#### THE DATA ####

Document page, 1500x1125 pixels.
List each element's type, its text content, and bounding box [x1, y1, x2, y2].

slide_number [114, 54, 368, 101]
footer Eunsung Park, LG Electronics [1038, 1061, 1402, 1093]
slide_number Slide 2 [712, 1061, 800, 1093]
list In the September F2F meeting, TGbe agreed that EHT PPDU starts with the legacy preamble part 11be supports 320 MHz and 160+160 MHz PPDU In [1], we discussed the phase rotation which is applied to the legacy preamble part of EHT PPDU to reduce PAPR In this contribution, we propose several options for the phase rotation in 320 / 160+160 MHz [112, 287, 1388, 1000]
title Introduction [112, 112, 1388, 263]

####

TASK PROMPT.
Copy exactly the lines above, from the one containing "List each element's" through the very last line.

OUTPUT OF THE TASK.
List each element's type, its text content, and bounding box [x1, y1, x2, y2].

slide_number [114, 54, 368, 101]
footer Eunsung Park, LG Electronics [1038, 1061, 1402, 1093]
slide_number Slide 2 [712, 1061, 800, 1093]
list In the September F2F meeting, TGbe agreed that EHT PPDU starts with the legacy preamble part 11be supports 320 MHz and 160+160 MHz PPDU In [1], we discussed the phase rotation which is applied to the legacy preamble part of EHT PPDU to reduce PAPR In this contribution, we propose several options for the phase rotation in 320 / 160+160 MHz [112, 287, 1388, 1000]
title Introduction [112, 112, 1388, 263]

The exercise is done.